**What to do:** Print the data below word for word, leaving out the pictures.

Stored dataset items:
== Segment start ==

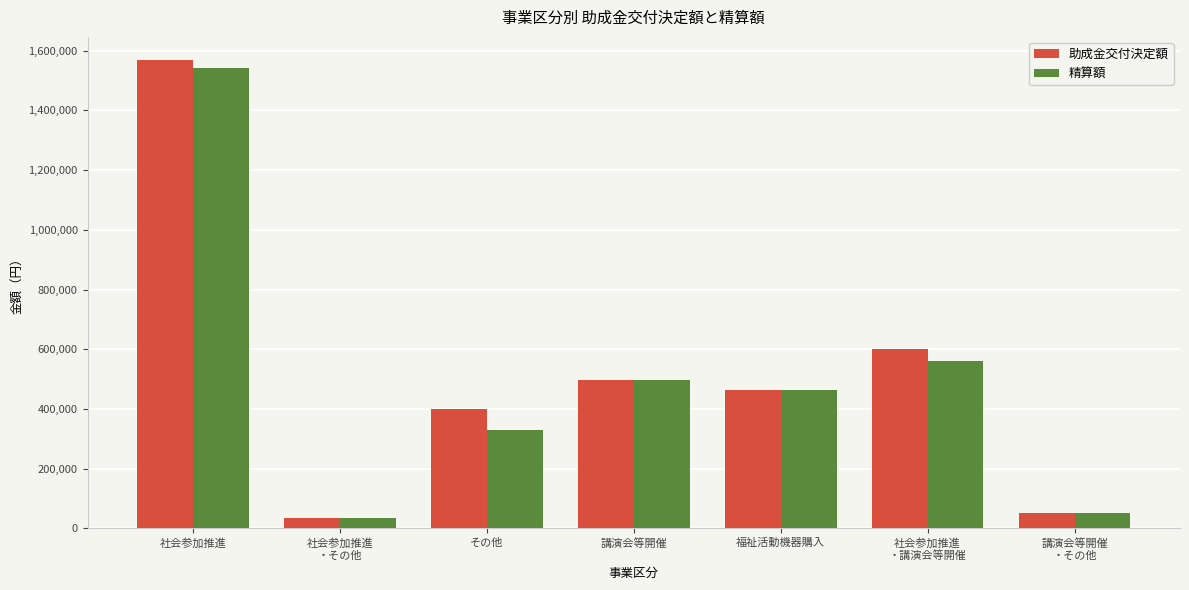

Which label corresponds to the largest value in the chart?

社会参加推進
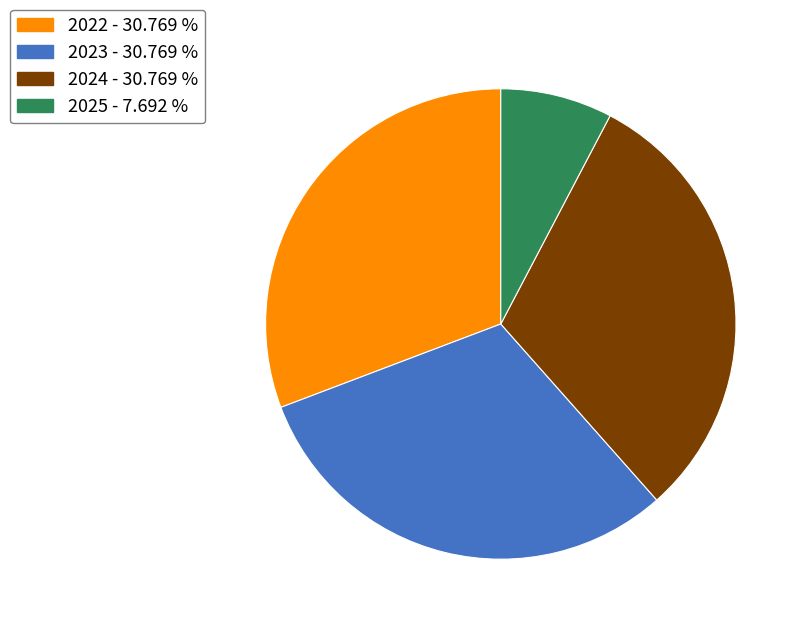

Combined, do 2022 and 2024 account for over 50%?

Yes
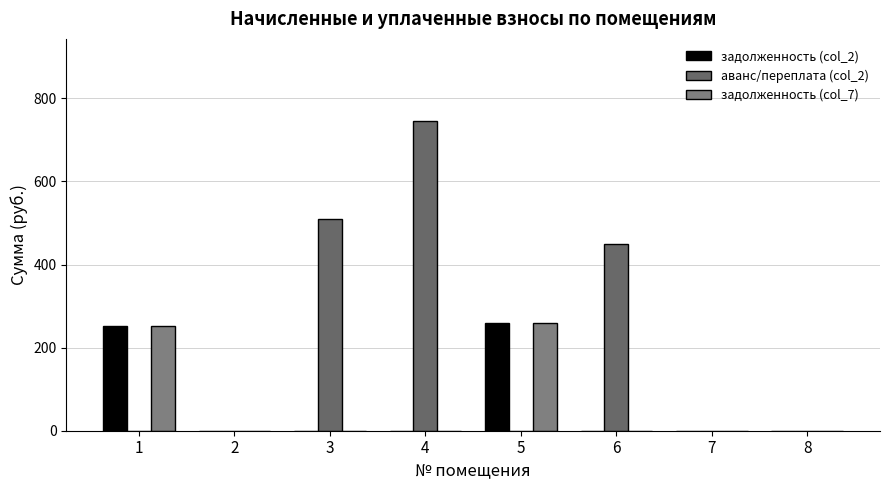

Which has a higher value, 5 or 3?

5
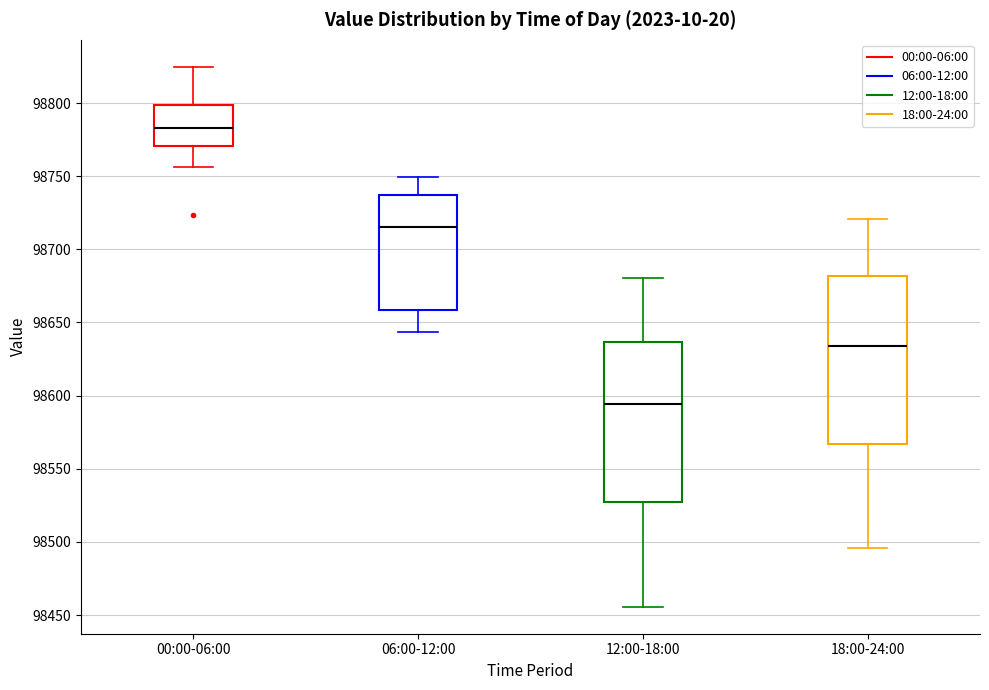

Where does the median line of the box for 18:00-24:00 sit on the y-axis? The values are not printed on the chart, so give them approximately, as read against the axis.

98635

== Segment end ==

**Exercise response:**
Which label corresponds to the largest value in the chart?

社会参加推進

Combined, do 2022 and 2024 account for over 50%?

Yes

Which has a higher value, 5 or 3?

5

Where does the median line of the box for 18:00-24:00 sit on the y-axis? The values are not printed on the chart, so give them approximately, as read against the axis.

98635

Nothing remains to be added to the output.